# Beijing Fall 2008 results



## Swordsman Kirby (Nov 2, 2008)

3x3x3: Timothy Sun - 14.30 (final)
4x4x4: Timothy Sun - 1:02.15
5x5x5: Timothy Sun - 1:39.73
2x2x2: Timothy Sun - 4.09 (final)
3OH: Wang Fubo - 26.25 (final)
3BLD: Timothy Sun - 1:26.81
Magic: Wang Fubo - 1.28 (NR)
MM: Wang Fubo - 3.13 (AsR!)
3feet: Timothy Sun - 2:59.59

Ouyang Yunqi got 2nd place in 5 of the 7 events I won (the two exceptions being feet and 3x3speed). Official results should follow soon.
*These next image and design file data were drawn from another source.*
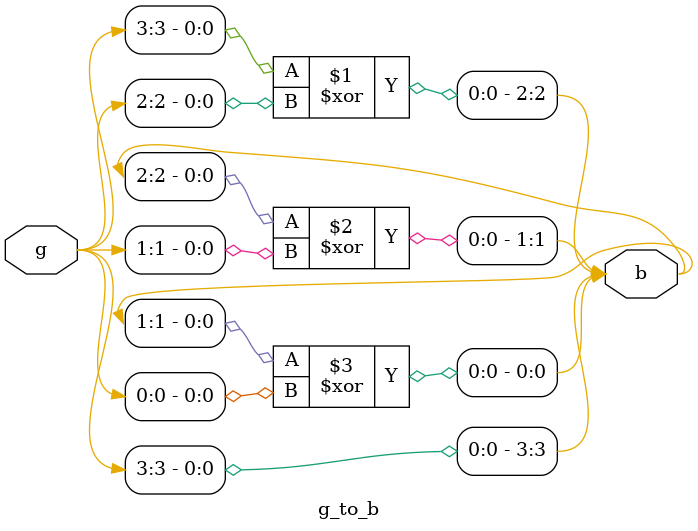
<source format=v>
module g_to_b(g,b);
    input [3:0] g;
    output [3:0] b;

	assign b[3] = g[3];
	xor x1(b[2],g[3],g[2]);
	xor x2(b[1],b[2],g[1]);
	xor x3(b[0],b[1],g[0]);
	
endmodule

</source>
Some comments about the competition:

It seems that all Chinese competitions have run on schedule since that last Beijing competition: I was surprised that we managed to get so many events done in that short of time (with some "mystery events" of speedsolving one face). As compared to the first Beijing competition back in Dec.'07, we didn't even have time for 5x5, less 3x3feet, multiple rounds for events, etc.

I have some nice single times, but that's about it.


----------



## Leviticus (Nov 3, 2008)

I heard you got a 1.22 on 5x5? Awesome Tim!


----------



## qqwref (Nov 5, 2008)

Hey, no fair! You can't beat my old Eastsheen 5x5 average with a V-cube!


----------



## cubeinmylife (Nov 5, 2008)

hi ,everyone.
i just a newbie in rubik cube,i oso got many thing learn from all of you~
3x3 :30 sec (quite lousy )


----------



## philkt731 (Nov 6, 2008)

hey Tim got sub-3!


----------